One of the world’s most talented T63 sprinters, Reardon competed at three Paralympic Games and four World Para-Athletics Championships over an international career spanning a decade and amassed a total of six medals including; one Paralympic gold and silver from two Games, as well as three world titles and a world championship silver medal.
Growing up in the country town of Temora, NSW, sport has played a prominent role in Reardon’s life. After losing his right leg through the knee in a tractor accident, Reardon represented Australia at the Water-Skiing World Championships before being earmarked as a future champion on the track at a Paralympic Talent Search Day in 2006.

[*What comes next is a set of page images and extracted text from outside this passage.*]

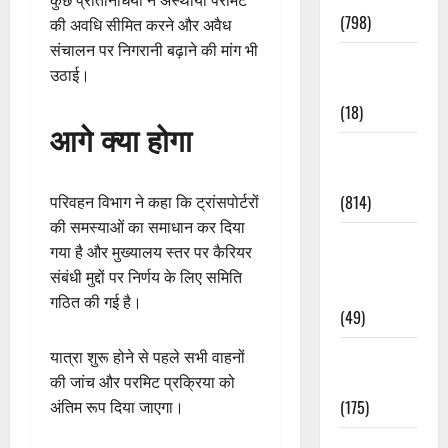
कुछ प्रतिनिधियों ने अस्थायी परमिट
(798)
की अवधि सीमित करने और अवैध
संचालन पर निगरानी बढ़ाने की मांग भी
Culture &
उठाई।
Lifestyle
(18)
आगे क्या होगा
Current
Affairs
(814)
परिवहन विभाग ने कहा कि ट्रांसपोर्टरों
की समस्याओं का समाधान कर दिया
Education &
गया है और मुख्यालय स्तर पर कैरियर
Exam
संबंधी मुद्दों पर निर्णय के लिए समिति
Updates
गठित की गई है।
(49)
Festivals &
यात्रा शुरू होने से पहले सभी वाहनों
Events
की जांच और परमिट प्रक्रिया को
(175)
अंतिम रूप दिया जाएगा।
Festivals &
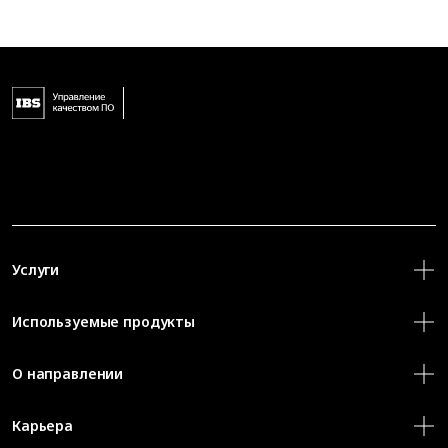
Услуги
Используемые продукты
О направлении
Карьера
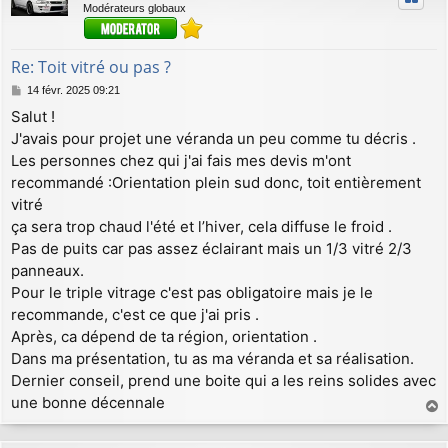
Modérateurs globaux
Re: Toit vitré ou pas ?
M
14 févr. 2025 09:21
e
Salut !
s
J'avais pour projet une véranda un peu comme tu décris .
s
a
Les personnes chez qui j'ai fais mes devis m'ont
g
recommandé :Orientation plein sud donc, toit entièrement
e
vitré
ça sera trop chaud l'été et l’hiver, cela diffuse le froid .
Pas de puits car pas assez éclairant mais un 1/3 vitré 2/3
panneaux.
Pour le triple vitrage c'est pas obligatoire mais je le
recommande, c'est ce que j'ai pris .
Après, ca dépend de ta région, orientation .
Dans ma présentation, tu as ma véranda et sa réalisation.
Dernier conseil, prend une boite qui a les reins solides avec
une bonne décennale
a
u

After first representing Australia at the 2011 IPC World Championships in Christchurch, New Zealand, Reardon won silver upon his Paralympic debut at the London 2012 Paralympic Games. From 2013 to 2017, the 31-year-old won four consecutive 100m titles at four consecutive global meets, and in that time clinched a world record, two Paralympic records and to this day, holds the World Para-Athletics Championships T42/63 100m record at 12.13.
The Canberra-based athlete announced his retirement today, stating:
“My retirement has been a long time coming. I’ve been preparing for retirement since 2017 as I knew the end of my career was coming closer, but it was important to me to finish my career at a Paralympic Games because it is the pinnacle of what we do,” Reardon said.

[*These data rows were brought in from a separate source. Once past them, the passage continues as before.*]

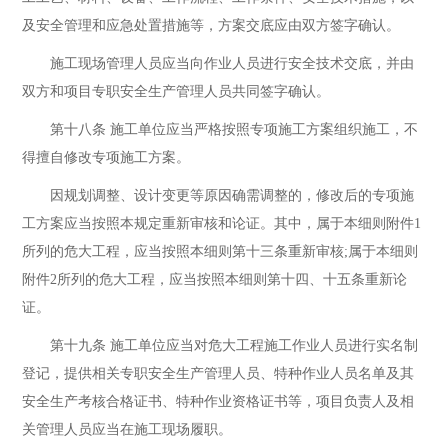
及安全管理和应急处置措施等，方案交底应由双方签字确认。
施工现场管理人员应当向作业人员进行安全技术交底，并由
双方和项目专职安全生产管理人员共同签字确认。
第十八条 施工单位应当严格按照专项施工方案组织施工，不
得擅自修改专项施工方案。
因规划调整、设计变更等原因确需调整的，修改后的专项施
工方案应当按照本规定重新审核和论证。其中，属于本细则附件1
所列的危大工程，应当按照本细则第十三条重新审核;属于本细则
附件2所列的危大工程，应当按照本细则第十四、十五条重新论
证。
第十九条 施工单位应当对危大工程施工作业人员进行实名制
登记，提供相关专职安全生产管理人员、特种作业人员名单及其
安全生产考核合格证书、特种作业资格证书等，项目负责人及相
关管理人员应当在施工现场履职。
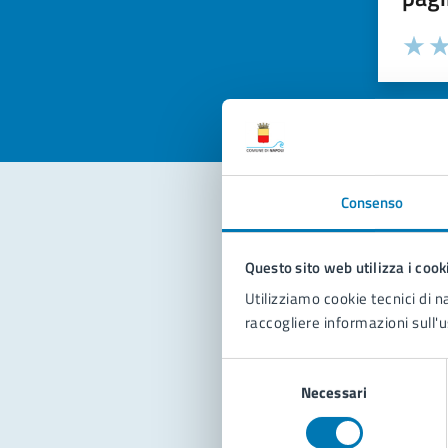
Valuta la
Selezi
Valuta 
Val
Consenso
Con
Questo sito web utilizza i cook
Utilizziamo cookie tecnici di n
raccogliere informazioni sull'u
Selezione
Necessari
del
consenso
Pro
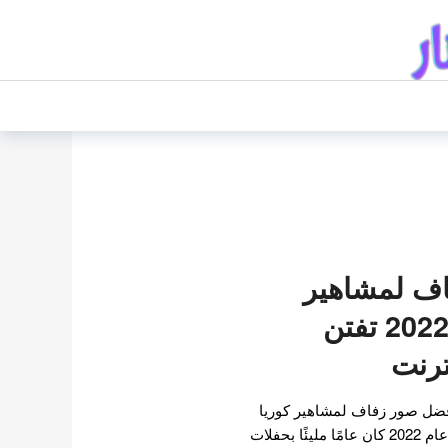
ف لمشاهير
كوريا الجنوبية 2022 تفتن
ترنت
فضل صور زفاف لمشاهير كوريا
الجنوبية لعام 2022. يبدو أن عام 2022 كان عامًا مليئًا بحفلات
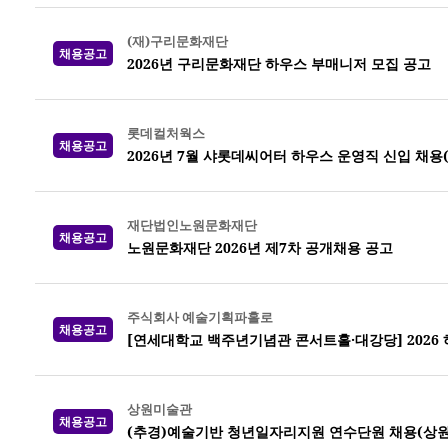
(재)구리문화재단
채용공고
2026년 구리문화재단 하우스 부매니저 모집 공고
롯데컬처웍스
채용공고
2026년 7월 샤롯데씨어터 하우스 운영직 신입 채용
재단법인노원문화재단
채용공고
노원문화재단 2026년 제7차 공개채용 공고
주식회사 예술기획파홀로
채용공고
[연세대학교 백주년기념관 콘서트홀·대강당] 2026
상원미술관
채용공고
(추경)예술기반 청년일자리지원 연수단원 채용(상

“To do that with (wife and fellow Paralympic gold medallist) Vanessa (Low) was the number one priority for me, as we had always dreamed of being on an Australian team together.
“I won silver at my first Paralympic Games in 2012 and won the next three World Championships and Paralympic Games consecutively. It’s nice to be remembered for success because it is pretty unique, but I really hope that when people look back at my career, they can see that if you dedicate yourself and put absolutely everything into it, regardless of your background – you can do amazing things.
“Hopefully the platform I was able to raise through athletics enabled me to be able to make a change in the perception of people with disabilities around the world, and I will continue to do that.”
Reardon credited his coach of 13 years, the esteemed Iryna Dvoskina for much of his success.
“To be with her for so long and to have the success that we did, means everything, and we did everything – we won one Paralympic championship, won world championships, world records and Paralympic records, and everything else in the book,” Reardon said.
“It takes a team to be able to be successful and we did some pretty amazing things together.”
Athletics Australia Chief Executive Officer Peter Bromley congratulated Reardon on his glittering career and thanked him for his contribution to the sport.
“Scott has an impressive haul of accomplishments under his belt and he should be incredibly proud of what he has achieved over a career that spanned an entire decade,” Bromley said.
“To be a Paralympic gold medallist is something only a select group of individuals can call themselves, but what has been most impressive about Scott is his dedication to his craft, his determination to succeed and his positive attitude on and off the track, which ultimately lead him to become a real leader within our Australian Para-athletics Team.
“I’d like to congratulate Scott on his achievements and thank him for his contribution to our sport. We wish him all the very best of the next chapter ahead.”